Problem details:
Copy all lines below containing "make".

Dataset:
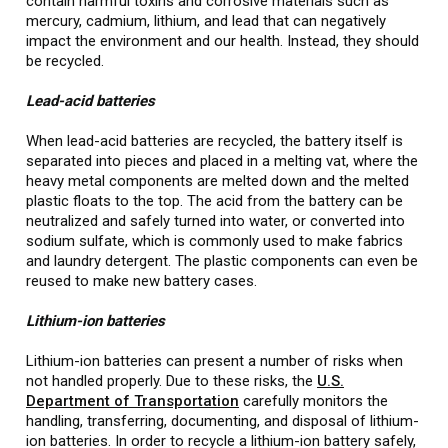
contain harmful toxins and corrosive materials such as
mercury, cadmium, lithium, and lead that can negatively
impact the environment and our health. Instead, they should
be recycled.
Lead-acid batteries
When lead-acid batteries are recycled, the battery itself is
separated into pieces and placed in a melting vat, where the
heavy metal components are melted down and the melted
plastic floats to the top. The acid from the battery can be
neutralized and safely turned into water, or converted into
sodium sulfate, which is commonly used to make fabrics
and laundry detergent. The plastic components can even be
reused to make new battery cases.
Lithium-ion batteries
Lithium-ion batteries can present a number of risks when
not handled properly. Due to these risks, the
U.S.
Department of Transportation
carefully monitors the
handling, transferring, documenting, and disposal of lithium-
ion batteries. In order to recycle a lithium-ion battery safely,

Answer to the problem:
sodium sulfate, which is commonly used to make fabrics
reused to make new battery cases.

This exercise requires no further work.